Tita berjalan menuju kamar Ersa dan tidak menemukan gadis itu. Pikiran buruk langsung menghinggapi Tita, kaburkah Ersa saat ia tertidur tadi? Cepat-cepat Tita mengusir kecurigaannya sendiri. "Tapi tadi dia ijin mau ajak temennya ke sini kan. Pasti mereka di sini, tapi di mana ya?"
Setelah berkeliling lantai atas dan bawah, akhirnya Tita menemukan suara-suara percakapan dari arah halaman belakang. "Ah! Itu di kolam.”
Hati-hati Tita mendekat ke arah kolam. Hanya ingin melihat keadaan, tapi tidak ingin mengganggu. Dari kejauhan ia bisa melihat beberapa anak gadis sedang duduk di sekitar kolam. Ketika jaraknya sudah sangat dekat, mata Tita segera membulat dan lagi-lagi ia menjerit. "EUSLEUM!"

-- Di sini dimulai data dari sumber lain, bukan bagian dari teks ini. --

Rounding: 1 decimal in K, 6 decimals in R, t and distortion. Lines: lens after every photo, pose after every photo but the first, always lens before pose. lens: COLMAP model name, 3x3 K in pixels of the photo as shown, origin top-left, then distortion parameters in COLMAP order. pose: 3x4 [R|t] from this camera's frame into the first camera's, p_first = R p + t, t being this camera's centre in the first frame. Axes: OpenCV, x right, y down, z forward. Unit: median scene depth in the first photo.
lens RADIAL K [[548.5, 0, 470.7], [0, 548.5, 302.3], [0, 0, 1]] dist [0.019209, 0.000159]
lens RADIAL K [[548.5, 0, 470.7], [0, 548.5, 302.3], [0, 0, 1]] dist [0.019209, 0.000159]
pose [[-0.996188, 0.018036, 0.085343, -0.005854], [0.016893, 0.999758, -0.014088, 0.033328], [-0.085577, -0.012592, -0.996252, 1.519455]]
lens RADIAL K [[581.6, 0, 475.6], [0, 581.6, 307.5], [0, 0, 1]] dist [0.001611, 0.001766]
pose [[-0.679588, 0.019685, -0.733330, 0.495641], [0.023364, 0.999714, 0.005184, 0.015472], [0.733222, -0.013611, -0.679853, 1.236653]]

Di tepi kolam, duduklah Ersa bersama satu temannya. Bersebelahan, sangat rapat, dengan kaki terjulur ke dalam air.
Mendengar teriakan Tita, Ersa segera melambai memanggil gadis yang berdiri mematung di sisi kolam berseberangan. "Kak, sini gabung!"
Panggilan Ersa menyadarkannya. Sontak Tita berjongkok di tepi kolam dan menatap horor ke dalam air. "Hape gue!"

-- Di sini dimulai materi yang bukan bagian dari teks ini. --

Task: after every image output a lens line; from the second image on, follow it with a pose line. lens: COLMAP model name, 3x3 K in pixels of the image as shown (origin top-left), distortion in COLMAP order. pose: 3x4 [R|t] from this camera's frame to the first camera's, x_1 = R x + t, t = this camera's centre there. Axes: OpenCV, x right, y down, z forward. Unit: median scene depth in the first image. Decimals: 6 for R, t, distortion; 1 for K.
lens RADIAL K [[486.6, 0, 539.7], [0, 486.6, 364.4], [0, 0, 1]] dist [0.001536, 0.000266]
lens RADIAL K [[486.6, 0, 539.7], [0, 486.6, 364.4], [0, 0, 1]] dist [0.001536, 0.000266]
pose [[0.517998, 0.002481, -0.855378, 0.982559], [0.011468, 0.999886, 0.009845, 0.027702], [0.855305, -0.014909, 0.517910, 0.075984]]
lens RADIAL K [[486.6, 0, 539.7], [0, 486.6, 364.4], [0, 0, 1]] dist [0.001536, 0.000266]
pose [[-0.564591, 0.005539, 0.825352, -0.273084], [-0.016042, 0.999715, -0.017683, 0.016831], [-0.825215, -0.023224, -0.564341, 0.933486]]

Rupanya bersamaan dengan jeritannya tadi, ponsel yang sedang Tita genggam meluncur bebas ke dalam kolam renang.
"Yah, kok bisa nyemplung sih, Kak?"
Pake nanya lagi! Gimana gue enggak tremor liat lo pada cipokan! Ini anak si Herwan kenapa enggak ada yang beres sih? Sayangnya Tita hanya bisa merutuk dalam hati.
Khawatir dengan Tita yang diam saja, Ersa segera berdiri, memutari kolam, lalu mendekat. "Kak Tita?"
"Eh? Oh! Tangannya tremor mendadak," sahut Tita gelagapan. Setelah berhasil menguasai diri, Tita menarik tangan Ersa lalu berbisik. "Sa, aku mau nanya, boleh?"
"Apa, Kak?"
"Kamu, sama mereka?" Tita bertanya sambil menatap was-was pada tiga teman perempuan Ersa.
"Oh …, cuma iseng aja pengin coba sensasinya," sahut Ersa cuek.
"Hah?" Tita melongo bodoh.
"Kalo sama cowok kan bahaya, nanti melendung. Kalo sama cewek kan aman."
Tita meneguk liurnya. "Kamu suka sama mereka?"
"Sukalah! Mereka temen baik aku."
"Naksir?"
Ersa tergelak kencang. "Enggaklah, Kak! Aku masih doyan cowok."
Can't relate sama anak jaman now. Tita menggeleng. Bisa-bisanya sesama perempuan mencoba sensasi saling berpelukan, saling raba, saling cup-cupan di bibir, seolah mereka itu lawan jenis. Membayangkannya saja Tita bergidik sampai ingin muntah.